After that, he tasked me with reading two papers. The first was a magazine article about the formation of black holes. There are very bright quasars that are predicted to be the light emitted from or around a massive black hole. The problem is, these quasars are very old, and with our current understanding of the timescale of the universe, these should not have been able to form in such a short time. There were several theories trying to explain how this is possible. I found this article particularly interesting because it shows that observing an anomaly can make us rethink all that we know.
The second was a long research paper about the shadow of the supermassive black hole recently photographed, and how they were able to do it using many different telescopes across Earth. The scientists had to piece together the full picture from each source, and go through extensive data processing and analyzing. I was impressed by how much work went into taking this picture that I did not know about beforehand.
Next, Regner gave me a worksheet to calculate the radius of the event horizon and the mass of several black holes. Another part of this was to determine when spaghettification happens (which is a lot less fun than it sounds) for a human on or before the event horizon. I calculated these things many times before coming to my final answers, which took a while. In the end, I had a sheet of information that showed the dimensions of each black hole. It was quite gratifying seeing all the work turn into something more tangible in the end, and I got an idea of the long process that astronomers take to calculate and understand things.
Today I met with Angela Santos. She is a scientist at SSI who analyzes star data from the Kepler mission and a database. The work she does relates to asteroseismology, and she also studies the rotation of stars. Angela had me read a portion of the Theory of Stellar Oscillations. Then, I was given a set of star data, and I plugged this data into a coding system that allowed me to determine the properties of the star, like the frequencies and power. This data was then used to compute what the radius and mass of these stars are. This was a rough calculation, and the codes are much more specific when finding the values professionally. This was the first time I had worked with coding, and although it was very simple (I used python), there was a learning curve. After this, I read an article about helioseismology and the different ways that the properties of the sun can be found.

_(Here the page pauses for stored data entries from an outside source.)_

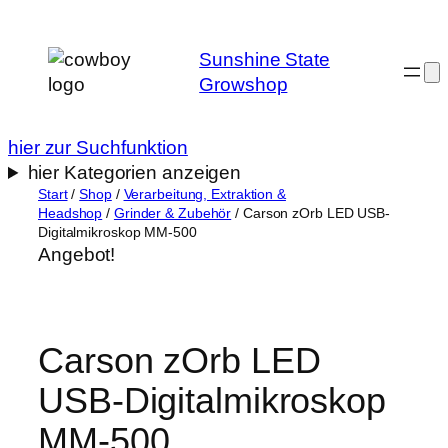
Zum
Inhalt
Sunshine State
springen
Growshop
hier zur Suchfunktion
hier Kategorien anzeigen
Start
/
Shop
/
Verarbeitung, Extraktion &
Headshop
/
Grinder & Zubehör
/ Carson zOrb LED USB-
Digitalmikroskop MM-500
Angebot!
Carson zOrb LED
USB-Digitalmikroskop
MM-500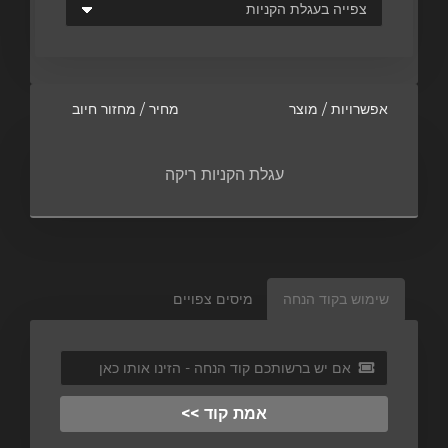
אפשרויות / מוצר
מחיר / מחזור חיוב
עגלת הקניות ריקה
שימוש בקוד הנחה
מיסים צפויים
אמת קוד >>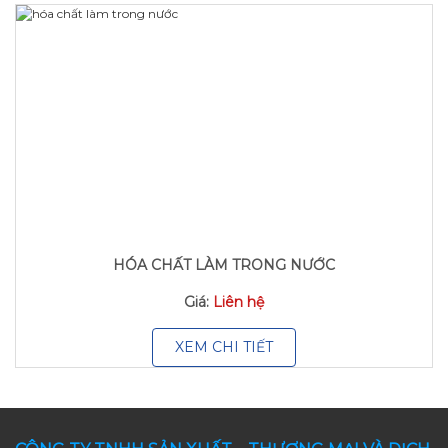
HÓA CHẤT LÀM TRONG NƯỚC
Giá:
Liên hệ
XEM CHI TIẾT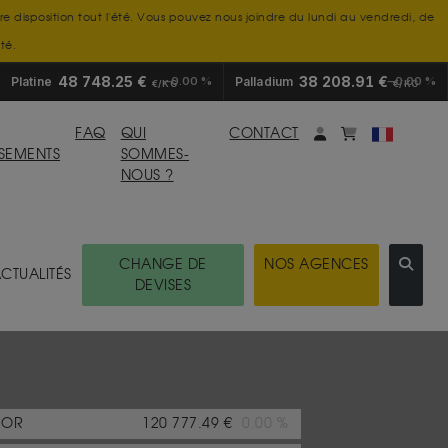
tre disposition tout l'été. Vous pouvez nous joindre du lundi au vendredi, de
té.
48 748.25 €
38 208.91 €
Platine
0.00 %
Palladium
0.00 %
€/KG
€/KG
Mon compte
monpanier
FAQ
QUI
CONTACT
SSEMENTS
SOMMES-
NOUS ?
CHANGE DE
NOS AGENCES
CTUALITÉS
DEVISES
OR
120 777.49 €
0.00 %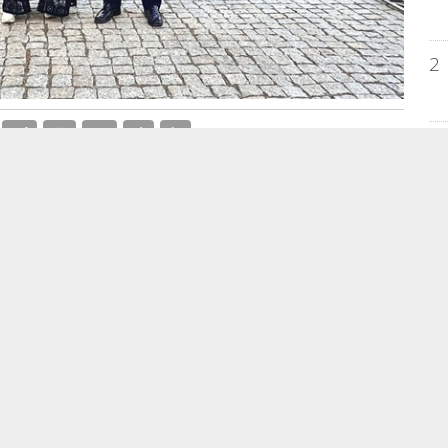
2
3
 salida a la VI Gran Carrera del Mediterráneo
s
4
ta este fin de semana en la provincia, en una
ra del Mediterráneo’
.
La Diputación de Alicante
 evento único en el mundo que este año ha
5
ón con más de
5.000 personas inscritas.
obierno
Loreto Serrano, José Antonio Bermejo
itado esta mañana la Feria del Corredor que se ha
nes del Palacio Provincial con motivo de la
EM
ste espacio abrirá sus puertas al público para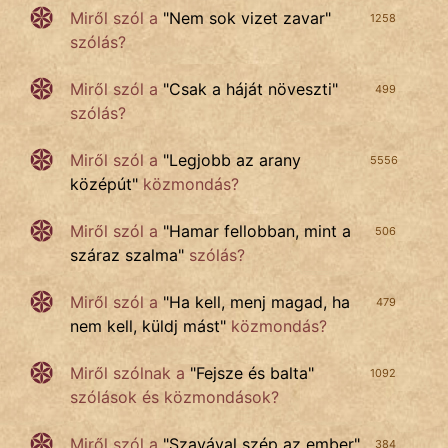
Miről szól a
"
Nem sok vizet zavar
"
1258
szólás?
Miről szól
a
"
Csak a háját növeszti
"
499
szólás?
Miről szól a
"
Legjobb az arany
5556
középút
"
közmondás?
Miről szól a
"
Hamar fellobban, mint a
506
száraz szalma
"
szólás?
Miről szól a
"
Ha kell, menj magad, ha
479
nem kell, küldj mást
"
közmondás?
Miről szólnak a
"
Fejsze és balta
"
1092
szólások és közmondások?
Miről szól a
"
Szavával szép az ember
"
384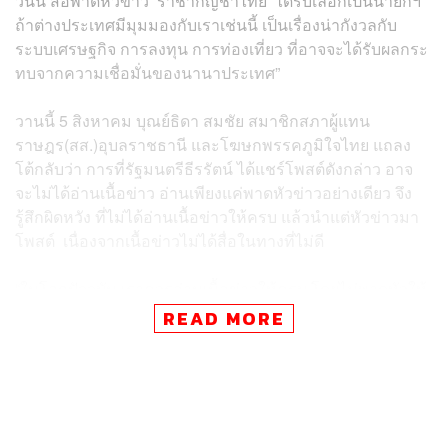
วันนี้ สื่อพาดหัวข่าว ‘ราชากัญชาไทย’ ได้รับเลือกเป็นนายกฯ
ถ้าต่างประเทศมีมุมมองกับเราเช่นนี้ เป็นเรื่องน่ากังวลกับ
ระบบเศรษฐกิจ การลงทุน การท่องเที่ยว ที่อาจจะได้รับผลกระ
ทบจากความเชื่อมั่นของนานาประเทศ”
วานนี้ 5 สิงหาคม บุณย์ธิดา สมชัย สมาชิกสภาผู้แทน
ราษฎร(สส.)อุบลราชธานี และโฆษกพรรคภูมิใจไทย​ ​แถลง
โต้กลับว่า การที่รัฐมนตรีธีรรัตน์​ ได้แชร์โพสต์ดังกล่าว​ อาจ
จะไม่ได้อ่านเนื้อข่าว อ่านเพียงแค่พาดหัวข่าวอย่างเดียว จึง
รู้สึกผิดหวัง ที่ไม่ได้อ่านเนื้อข่าวให้ครบ​ แล้วนำแต่หัวข่าวมา
โพสต์​ เนื่องจากเนื้อข่าวไม่ได้สื่อในทางที่ไม่ดี
“ในโลกปัจจุบัน เราควรอ่านเนื้อข่าวให้ครบ โดยไม่พาดหัวให้
ผู้อื่นเสื่อมเสีย และไม่ใช่เป็นการไปโควตคำให้พวกเราเสื่อม
READ MORE
เสีย เพราะพรรคภูมิใจไทยยืนยันมาตลอด ว่าเราผลักดัน
กัญชาเพื่อการแพทย์ เพราะฉะนั้นสิ่งที่ท่านรัฐมนตรีพยายาม
โยงเพียงการใช้พาดหัวข่าวอย่างเดียว เป็นเรื่องที่น่าละอาย”
บุณย์ธิดา กล่าว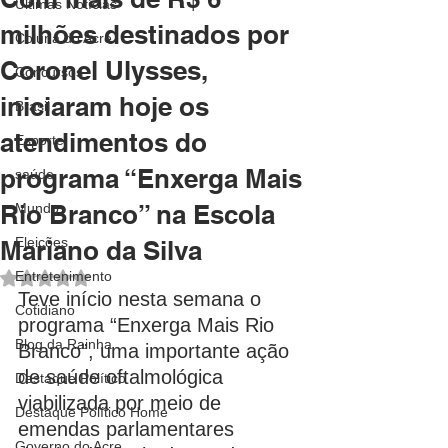
Últimas Notícias
milhões destinados por
Coluna do Acre
Coronel Ulysses,
Concursos
iniciaram hoje os
Brasil
atendimentos do
Esporte
programa “Enxerga Mais
saúde
Rio Branco” na Escola
Mundo
Eleições
Mariano da Silva
Avaliado com NaN de 5 estrelas.
Entretenimento
Teve início nesta semana o 
Cotidiano
programa “Enxerga Mais Rio 
Blog da Rainha
Branco”, uma importante ação 
de saúde oftalmológica 
Destaque Político
viabilizada por meio de 
Destaque Político Home
emendas parlamentares 
Governo do Acre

Today was my last day with a scientist. The person I talked with today was Sachin Shenoy. His current daily work involves taking data from SOFIA; an airborne observatory that captures data in infrared, and fixing the data to show the most accurate picture. The official name for this is ‘data pipeline calibration’. Once this data is finalized, Sachin puts it into an archive where other scientists can use it to do their own research. Another part of his work is to compare the data that he has to the data of previous research. This has many uses, one of them being finding outliers in the initial data to understand the errors of the instrument or the methods. Sachin is a great example of someone who fought the odds to be working in astronomy and is appreciative of his position and the work that it took to get him here. I have a lot of respect for that. His work holds a very important part overall because it allows the rest of the world to discover and research clear, refined data.